Why wouldn't she help me? Doesn't she love me? I wish you could tell me.
When daylight comes along I can see people outside the thick plastic windows. I bang on the windows and kick them as hard as I could. I scream, yell, and beg for help. No one pays me any attention. I tried looking for mommy. She never came back. I hope Larry didn't hurt her. I haven't seen Larry either.
I think I'll have all the time to wonder if my mother is dead or not, if she forgot me, if she wanted to get rid of me. Maybe mommy doesn't love me. I don't ever remember her telling me that she loved me.
Are all the grownups apart of some conspiracy plotting against their children, abandoning them, punishing them, killing them, maybe trading them?
My mind doesn't feel seven years old anymore. I feel my brain enlarging and sponging up ideals and fears.

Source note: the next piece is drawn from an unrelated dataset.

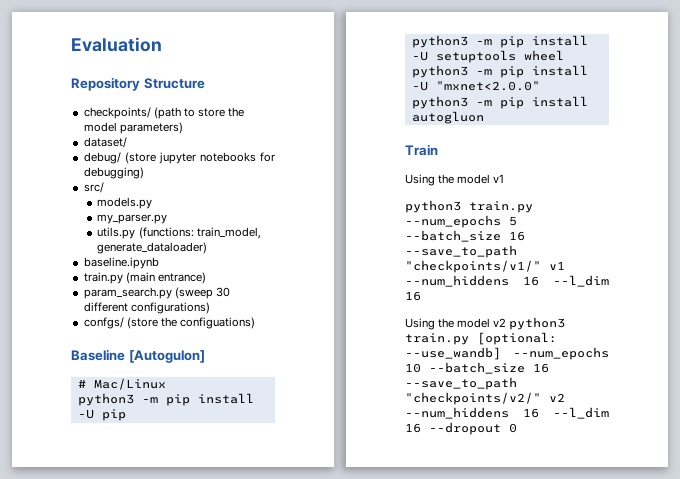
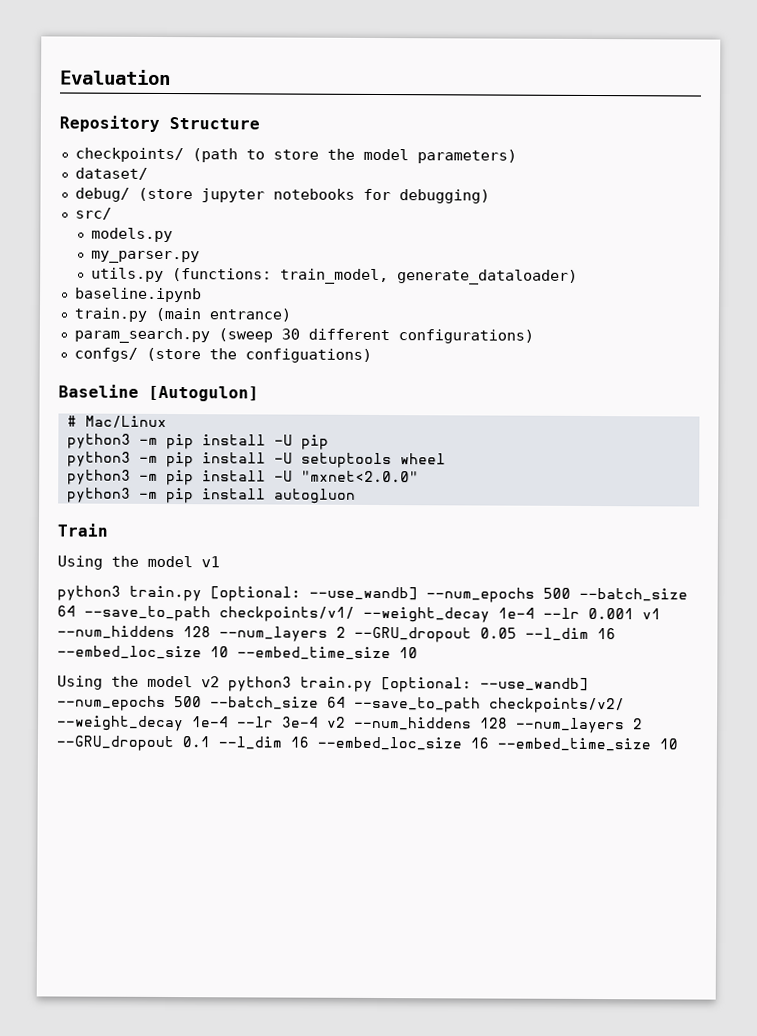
[405,215,517,228] [405,230,525,242] [405,245,517,258] [405,260,565,273] [405,275,609,287] [405,291,421,301] --num_epochs 5 --batch_size 16 --save_to_path "checkpoints/v1/" v1 --num_hiddens 16 --l_dim 16 -> [210,586,688,603] [57,605,661,623] [57,625,616,643] [57,645,418,661] [optional: --use_wandb] --num_epochs 500 --batch_size 64 --save_to_path checkpoints/v1/ --weight_decay 1e-4 --lr 0.001 v1 --num_hiddens 128 --num_layers 2 --GRU_dropout 0.05 --l_dim 16 --embed_loc_size 10 --embed_time_size 10
[405,362,549,374] [405,377,517,390] [405,392,565,405] [405,407,609,419] [405,422,517,435] 10 --batch_size 16 --save_to_path "checkpoints/v2/" v2 --num_hiddens 16 --l_dim 16 --dropout 0 -> [174,696,625,714] [56,715,643,734] [56,735,678,752] 500 --batch_size 64 --save_to_path checkpoints/v2/ --weight_decay 1e-4 --lr 3e-4 v2 --num_hiddens 128 --num_layers 2 --GRU_dropout 0.1 --l_dim 16 --embed_loc_size 16 --embed_time_size 10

Another night in hell and I meet a nurse who's a man. Weird, right? But he's human (at least he looks human) and he's nice. He makes me feel less afraid. He makes all of the prisoners feel less afraid. He doesn't harm us. He doesn't stick needles in our skin and have them scrape against our bones. He doesn't dress in scary outfits or carry knives with him. He doesn't drag us into any bright white rooms to have our eyes burned and flesh opened up. The nurse is a good person who treats me better and respects me more than Charlotte ever did. He respects me enough not to lie.
I slide down a red slide. The nurse is waiting for me at the bottom. "I don't know how long this is going to last. I have enough hope for everyone and I've been here the longest," he says.
I have a new theory that mommy is a whore and I was a burden to her. My life must have been worth something, probably money, and without having to pay for my needs she'll have a lot of money to buy more drinks because she always seems to be thirsty. Maybe it's good that I was able to help her in some way. But why'd it have to be like this? What did I do? I was born unwanted.